China cracked down hard. Thousands fled across the border to nearby India, including the parents of Sandup Tsering. He was a newborn then, two weeks old and smothered in swaddling- clothes.

“I have never seen my homeland,” said Tsering, a former Buddhist monk and now the leader of Melbourne’s small Tibetan exile community.

“Even though I live here in a free country and I am very comfortable materially, I always feel sad that my homeland is under foreign occupation. That my people there are undergoing suffering.”

Tsering is one of fewer than 100 Tibetans in Australia. He grew up in the south of India, in Mysore, where a large exiled Tibetan community now lives.

Before being relocated there, his parents lived for five years in a transit camp in eastern India. He came to Australia as a monk in 1984 to work at the Tara Institute in the Melbourne beach-side suburb of Brighton, a Tibetan Buddhist centre visited by Tibetans and non-Tibetans alike.

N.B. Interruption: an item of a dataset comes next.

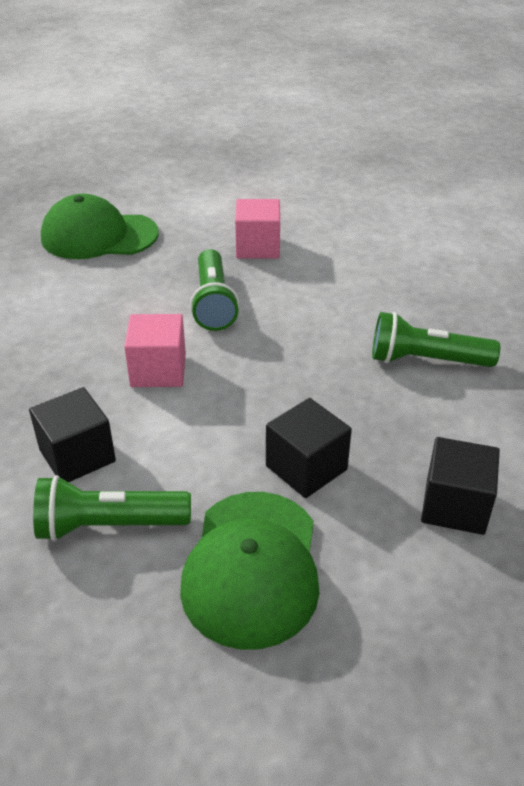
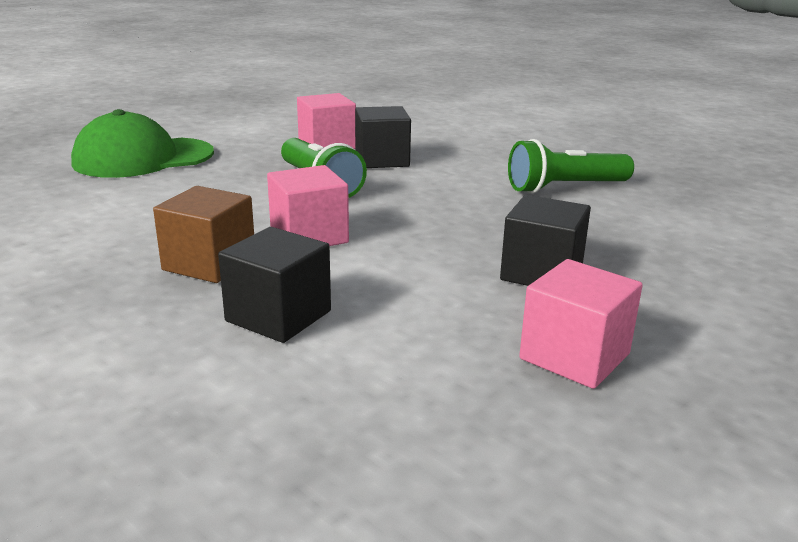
camera: 25 degrees left, 15 degrees down
green flashlight [33,475,191,541] -> none
green cap [180,492,320,650] -> pink cube [519,259,643,389]
black cube [421,437,500,535] -> black cube moved to [355,106,411,168]
none -> brown cube [153,186,254,283]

Tsering, who now has a job as a storeman, continues his work at the centre, translating the teachings of the Geshe Doga, the 62-year-old senior Tibetan monk, who speaks no English.

During the 1960s, there were U.N. calls for China to withdraw from Tibet.  But soon the world forgot the territory’s plight, and little news trickled out. These days the occupation is largely recognized in all but name.

Scholars now know that, in the years after the 1959 uprising, an estimated 1.2 million Tibetans died – one-fifth of the territory’s population. In the cities and fertile valleys, a steady influx of Chinese now outnumber Tibetans by two to one.

The government-in-exile, headed by the Dalai Lama, remains in Dharamsala, a northern Indian town near the Tibetan border.

 “My parents are now old,” says Tsering. “Every time I see them, I know that, even though their bodies are living in India, their whole mind and hope is in Tibet.

Despite the long years, despite the seeming intransigence of China and the polite dismissal of the diplomatic community, Tibetans still dream of returning one day to a free land.

“Most Tibetans here, and in India, think that one day they will go back,” says Tsering. “They do not think that Tibet will not be free one day, that there’s no hope. Still there is hope.”